Doug - I thought this piece on Elie Wiesel perfectly captured the generous approach that you found lacking in Avishai's piece:

http://religiondispatches.org/searching-in-vain-for-a-pure-elie-wiesel/

From the closing passage:

To search for a pure Wiesel is to search for a world in which humans do not err, in which they are politically consistent and correct in every way. That search repeats the sin of Oprah, the sin that expects redemption in just a few moments. It leads to the self-aggrandizing bemoaning of others’ faults, the hasty demand that others agree with me now because I have the answer, the quick naming of holy men and women who might free us from our own burden of making difficult decisions, and the premature end of deliberation.

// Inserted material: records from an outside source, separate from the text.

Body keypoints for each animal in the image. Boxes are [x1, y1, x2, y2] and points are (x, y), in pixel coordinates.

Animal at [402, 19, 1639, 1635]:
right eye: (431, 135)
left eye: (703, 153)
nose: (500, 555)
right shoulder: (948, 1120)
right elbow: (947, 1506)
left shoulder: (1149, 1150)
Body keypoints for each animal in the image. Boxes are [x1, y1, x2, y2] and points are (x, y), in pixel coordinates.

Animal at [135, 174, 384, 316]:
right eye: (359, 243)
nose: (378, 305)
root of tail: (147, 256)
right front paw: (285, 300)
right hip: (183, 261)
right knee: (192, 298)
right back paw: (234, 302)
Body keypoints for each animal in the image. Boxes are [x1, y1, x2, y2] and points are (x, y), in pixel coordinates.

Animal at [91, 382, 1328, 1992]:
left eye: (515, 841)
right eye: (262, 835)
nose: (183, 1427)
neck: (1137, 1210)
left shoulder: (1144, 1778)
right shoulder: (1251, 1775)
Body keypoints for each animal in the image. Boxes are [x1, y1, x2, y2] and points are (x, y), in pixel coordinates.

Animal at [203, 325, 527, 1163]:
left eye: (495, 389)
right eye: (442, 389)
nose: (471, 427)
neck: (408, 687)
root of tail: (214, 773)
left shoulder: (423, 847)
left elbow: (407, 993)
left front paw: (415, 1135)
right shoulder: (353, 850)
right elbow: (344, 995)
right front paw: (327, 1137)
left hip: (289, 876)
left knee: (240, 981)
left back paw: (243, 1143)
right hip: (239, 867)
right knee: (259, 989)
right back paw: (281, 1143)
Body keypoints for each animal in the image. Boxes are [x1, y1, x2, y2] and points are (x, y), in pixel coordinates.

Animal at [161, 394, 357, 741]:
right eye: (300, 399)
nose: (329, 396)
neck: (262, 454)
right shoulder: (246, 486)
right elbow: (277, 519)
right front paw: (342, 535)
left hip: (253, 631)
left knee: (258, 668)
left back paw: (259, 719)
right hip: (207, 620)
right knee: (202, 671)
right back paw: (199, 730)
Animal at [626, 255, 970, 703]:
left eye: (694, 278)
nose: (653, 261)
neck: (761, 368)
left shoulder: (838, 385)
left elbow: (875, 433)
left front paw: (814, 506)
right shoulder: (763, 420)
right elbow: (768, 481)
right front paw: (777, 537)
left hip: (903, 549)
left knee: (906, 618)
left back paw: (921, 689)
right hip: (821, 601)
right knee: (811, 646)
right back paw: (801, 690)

If we were to truly defer redemption, as Wiesel did with Oprah, we would not cease to call one another to task. But we would expect all of us (including Wiesel!) to betray our better selves on a regular basis. For those of us who are humanists or social scientists, we might research how such betrayals—or, for those of us who love jargon, “dialectical reversals”—occur as a matter of course when we live out our commitments among people who disagree with us.

And all of us might come to realize that our acts of solidarity, whether with some of the living or with some of the dead, are not innocent. They all cause pain to someone, somewhere. Perhaps that pain can be minimized over time, but the magnitude of the labor needed is far more immense than we might suspect. It was at times too immense for Wiesel. Yet if we read him again, perhaps it will not be too immense for us.